"""

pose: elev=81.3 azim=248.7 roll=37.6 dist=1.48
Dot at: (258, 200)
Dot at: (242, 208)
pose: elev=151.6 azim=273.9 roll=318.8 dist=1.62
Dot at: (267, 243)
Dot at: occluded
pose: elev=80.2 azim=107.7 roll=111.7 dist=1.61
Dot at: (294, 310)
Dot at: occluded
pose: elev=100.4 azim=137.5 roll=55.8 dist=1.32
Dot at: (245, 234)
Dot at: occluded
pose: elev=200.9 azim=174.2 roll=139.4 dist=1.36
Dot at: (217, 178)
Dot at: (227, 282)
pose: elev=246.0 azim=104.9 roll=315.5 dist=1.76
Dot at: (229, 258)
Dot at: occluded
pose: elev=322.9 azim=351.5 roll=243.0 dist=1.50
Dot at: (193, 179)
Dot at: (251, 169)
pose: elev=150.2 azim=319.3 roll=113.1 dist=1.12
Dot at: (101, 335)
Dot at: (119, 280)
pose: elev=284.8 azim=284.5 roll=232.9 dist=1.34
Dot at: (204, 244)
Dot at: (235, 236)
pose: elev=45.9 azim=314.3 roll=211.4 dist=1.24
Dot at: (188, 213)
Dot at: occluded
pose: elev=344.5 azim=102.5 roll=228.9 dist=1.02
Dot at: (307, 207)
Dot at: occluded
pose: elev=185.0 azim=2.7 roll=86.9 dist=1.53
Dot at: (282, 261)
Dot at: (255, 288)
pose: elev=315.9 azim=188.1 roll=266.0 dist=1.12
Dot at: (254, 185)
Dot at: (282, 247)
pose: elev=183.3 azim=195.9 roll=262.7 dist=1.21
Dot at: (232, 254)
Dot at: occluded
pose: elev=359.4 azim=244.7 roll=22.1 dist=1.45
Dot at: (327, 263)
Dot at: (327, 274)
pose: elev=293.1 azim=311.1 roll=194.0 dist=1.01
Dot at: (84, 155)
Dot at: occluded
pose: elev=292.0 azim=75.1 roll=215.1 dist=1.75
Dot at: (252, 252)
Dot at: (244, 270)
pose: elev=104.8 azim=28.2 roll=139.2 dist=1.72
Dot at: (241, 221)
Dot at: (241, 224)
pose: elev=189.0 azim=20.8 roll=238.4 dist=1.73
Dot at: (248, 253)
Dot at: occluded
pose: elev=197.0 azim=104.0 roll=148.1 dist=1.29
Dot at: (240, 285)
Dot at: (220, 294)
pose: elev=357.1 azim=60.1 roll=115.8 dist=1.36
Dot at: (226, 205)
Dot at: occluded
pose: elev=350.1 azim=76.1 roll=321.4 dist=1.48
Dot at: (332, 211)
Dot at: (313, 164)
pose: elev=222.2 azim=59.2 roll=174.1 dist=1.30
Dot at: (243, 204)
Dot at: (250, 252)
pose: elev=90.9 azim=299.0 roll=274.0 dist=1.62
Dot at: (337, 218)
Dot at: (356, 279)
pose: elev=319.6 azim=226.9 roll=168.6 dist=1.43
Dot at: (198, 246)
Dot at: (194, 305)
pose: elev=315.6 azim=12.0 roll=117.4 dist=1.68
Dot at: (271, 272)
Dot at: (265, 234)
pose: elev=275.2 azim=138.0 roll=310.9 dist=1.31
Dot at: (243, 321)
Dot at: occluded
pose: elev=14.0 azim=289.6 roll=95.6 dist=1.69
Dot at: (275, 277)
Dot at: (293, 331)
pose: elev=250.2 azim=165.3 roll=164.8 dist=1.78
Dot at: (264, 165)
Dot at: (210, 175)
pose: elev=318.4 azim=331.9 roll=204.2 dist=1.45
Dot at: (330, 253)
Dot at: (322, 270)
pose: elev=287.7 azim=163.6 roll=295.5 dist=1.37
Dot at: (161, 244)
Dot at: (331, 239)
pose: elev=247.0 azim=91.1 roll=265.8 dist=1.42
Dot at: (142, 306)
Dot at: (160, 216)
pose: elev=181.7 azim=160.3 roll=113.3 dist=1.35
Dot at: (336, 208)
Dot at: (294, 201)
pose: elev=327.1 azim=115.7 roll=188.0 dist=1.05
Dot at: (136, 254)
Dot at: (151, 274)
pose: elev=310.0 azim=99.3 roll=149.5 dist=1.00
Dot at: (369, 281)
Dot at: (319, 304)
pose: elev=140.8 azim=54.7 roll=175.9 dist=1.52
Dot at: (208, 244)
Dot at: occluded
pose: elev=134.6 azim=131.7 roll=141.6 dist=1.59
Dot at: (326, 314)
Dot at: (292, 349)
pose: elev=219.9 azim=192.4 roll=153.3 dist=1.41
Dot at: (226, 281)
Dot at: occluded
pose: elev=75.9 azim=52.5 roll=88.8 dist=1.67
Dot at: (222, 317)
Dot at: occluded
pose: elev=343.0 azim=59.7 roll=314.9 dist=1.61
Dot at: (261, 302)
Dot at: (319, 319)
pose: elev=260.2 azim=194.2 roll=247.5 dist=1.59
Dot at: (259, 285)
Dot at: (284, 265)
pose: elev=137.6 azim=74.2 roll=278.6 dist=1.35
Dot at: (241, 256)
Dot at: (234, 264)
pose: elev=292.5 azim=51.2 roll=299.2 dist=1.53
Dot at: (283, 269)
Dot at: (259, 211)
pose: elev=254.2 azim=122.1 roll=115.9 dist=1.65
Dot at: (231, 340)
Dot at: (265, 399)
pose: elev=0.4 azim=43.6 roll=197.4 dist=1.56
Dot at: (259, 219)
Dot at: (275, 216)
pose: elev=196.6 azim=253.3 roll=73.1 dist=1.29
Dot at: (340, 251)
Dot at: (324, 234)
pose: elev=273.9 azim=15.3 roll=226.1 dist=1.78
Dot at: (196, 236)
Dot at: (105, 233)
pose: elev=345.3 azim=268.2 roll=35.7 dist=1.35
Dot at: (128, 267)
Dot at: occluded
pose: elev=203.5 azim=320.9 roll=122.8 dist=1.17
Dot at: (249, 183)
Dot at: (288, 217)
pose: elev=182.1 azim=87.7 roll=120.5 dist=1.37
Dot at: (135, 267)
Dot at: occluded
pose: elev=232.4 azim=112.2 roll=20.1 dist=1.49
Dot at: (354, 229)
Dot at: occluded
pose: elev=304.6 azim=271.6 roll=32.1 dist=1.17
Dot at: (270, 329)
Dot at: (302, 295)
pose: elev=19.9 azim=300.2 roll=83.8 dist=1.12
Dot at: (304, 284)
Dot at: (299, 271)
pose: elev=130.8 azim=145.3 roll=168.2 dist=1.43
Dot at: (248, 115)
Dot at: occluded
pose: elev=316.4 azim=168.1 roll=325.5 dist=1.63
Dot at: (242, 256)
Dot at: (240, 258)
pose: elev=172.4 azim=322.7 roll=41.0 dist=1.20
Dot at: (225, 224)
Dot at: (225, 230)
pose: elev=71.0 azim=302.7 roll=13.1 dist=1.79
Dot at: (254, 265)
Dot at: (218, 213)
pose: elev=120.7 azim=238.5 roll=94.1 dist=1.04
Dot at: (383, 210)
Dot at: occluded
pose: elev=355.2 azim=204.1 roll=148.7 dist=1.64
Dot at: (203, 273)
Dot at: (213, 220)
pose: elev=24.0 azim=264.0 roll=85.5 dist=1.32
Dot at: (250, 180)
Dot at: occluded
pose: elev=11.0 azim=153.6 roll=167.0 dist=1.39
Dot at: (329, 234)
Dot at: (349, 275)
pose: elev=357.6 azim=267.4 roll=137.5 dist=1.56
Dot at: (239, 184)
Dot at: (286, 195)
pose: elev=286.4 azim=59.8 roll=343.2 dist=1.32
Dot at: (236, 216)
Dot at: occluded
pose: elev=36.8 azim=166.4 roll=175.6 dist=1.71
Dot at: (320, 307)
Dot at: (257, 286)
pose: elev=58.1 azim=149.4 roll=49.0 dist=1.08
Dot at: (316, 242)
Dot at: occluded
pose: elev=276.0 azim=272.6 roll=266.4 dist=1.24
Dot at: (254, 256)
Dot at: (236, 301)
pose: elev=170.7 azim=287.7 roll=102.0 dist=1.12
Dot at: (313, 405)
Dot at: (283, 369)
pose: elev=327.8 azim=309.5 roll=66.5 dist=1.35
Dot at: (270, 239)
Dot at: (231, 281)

"""

* EXERCISE GOAL *
Copy everything above, from the line containing "pose: elev=24.0 azim=264.0" down to the end of the material, without any changes.

* THE SOLUTION *
pose: elev=24.0 azim=264.0 roll=85.5 dist=1.32
Dot at: (250, 180)
Dot at: occluded
pose: elev=11.0 azim=153.6 roll=167.0 dist=1.39
Dot at: (329, 234)
Dot at: (349, 275)
pose: elev=357.6 azim=267.4 roll=137.5 dist=1.56
Dot at: (239, 184)
Dot at: (286, 195)
pose: elev=286.4 azim=59.8 roll=343.2 dist=1.32
Dot at: (236, 216)
Dot at: occluded
pose: elev=36.8 azim=166.4 roll=175.6 dist=1.71
Dot at: (320, 307)
Dot at: (257, 286)
pose: elev=58.1 azim=149.4 roll=49.0 dist=1.08
Dot at: (316, 242)
Dot at: occluded
pose: elev=276.0 azim=272.6 roll=266.4 dist=1.24
Dot at: (254, 256)
Dot at: (236, 301)
pose: elev=170.7 azim=287.7 roll=102.0 dist=1.12
Dot at: (313, 405)
Dot at: (283, 369)
pose: elev=327.8 azim=309.5 roll=66.5 dist=1.35
Dot at: (270, 239)
Dot at: (231, 281)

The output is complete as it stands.